Establish control and disclosure procedures to detect and identify reportable activities so the company can demonstrate that it has taken reasonable efforts to comply with the requirements.

Designate a specific person with responsibility for compliance with the new requirements, and implement the procedures needed to maintain necessary records and answer questions.

Require employees worldwide to report activities potentially subject to disclosure or sanctions.

Review existing contracts and consider whether to run a search of the counterparties to the contracts or payments against the Specially Designated Nationals and Blocked Persons List maintained by Office of Foreign Assets Control of The Department of the Treasury.

Supplement the director and officer questionnaire with additional questions that help identify reportable activities.

Companies should act quickly to tackle these and other policies.

Catherine Dixon, a partner with the law firm Weil, Gotshal & Manges, notes that the new disclosure requirements apply to all of 2012 for a calendar year reporting company, according to the SEC Staff's Compliance and Disclosure Interpretations on new Section 13(r) of the Exchange Act.  

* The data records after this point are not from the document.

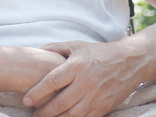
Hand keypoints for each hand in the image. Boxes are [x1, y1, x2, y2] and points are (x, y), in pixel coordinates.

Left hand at [22, 41, 141, 116]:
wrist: (129, 62)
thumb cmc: (99, 52)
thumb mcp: (77, 46)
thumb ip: (56, 48)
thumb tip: (37, 50)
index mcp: (77, 66)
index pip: (53, 81)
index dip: (38, 92)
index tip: (26, 99)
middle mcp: (86, 83)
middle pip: (60, 102)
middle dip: (44, 111)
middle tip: (33, 113)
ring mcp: (96, 97)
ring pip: (72, 115)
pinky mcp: (104, 107)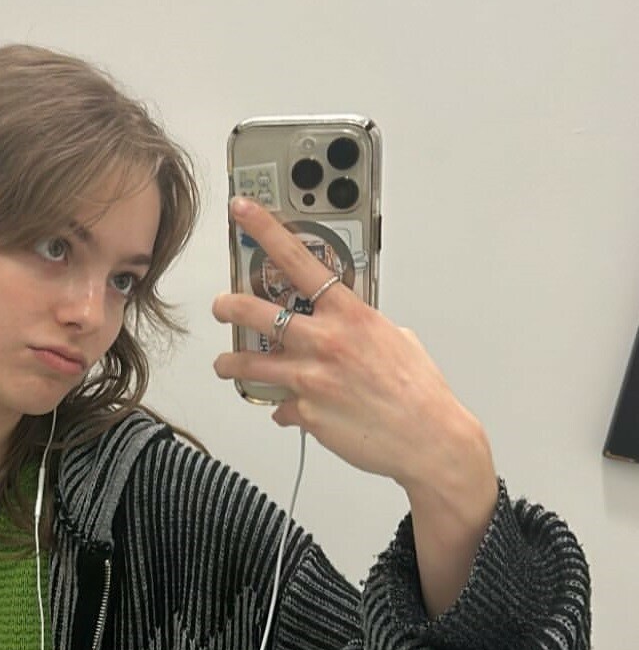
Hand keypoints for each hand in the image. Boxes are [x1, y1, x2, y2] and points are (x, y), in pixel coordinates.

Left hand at [212, 197, 492, 500]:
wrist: (428, 438)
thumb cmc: (418, 390)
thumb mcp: (395, 339)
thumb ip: (360, 328)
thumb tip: (344, 329)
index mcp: (351, 314)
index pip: (300, 260)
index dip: (266, 232)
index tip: (243, 212)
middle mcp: (326, 342)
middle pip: (258, 313)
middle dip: (230, 307)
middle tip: (221, 306)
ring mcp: (312, 379)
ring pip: (252, 365)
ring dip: (232, 363)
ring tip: (224, 364)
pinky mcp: (306, 414)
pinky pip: (282, 408)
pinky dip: (284, 409)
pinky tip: (289, 411)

“Companies are going to have to look back at activities during a period when what they were doing wouldn't necessarily have been considered material and therefore subject to disclosure,” she says. “They are going to have to hurry up and do that before their 10k is due. This is not something like conflict minerals and resource extraction payment disclosures, which will not have to be made via new Form SD until 2014.  That said, affected companies will need to collect information for all of 2013 in the case of conflict minerals, and in the case of resource extraction payments beginning in late September 2013.”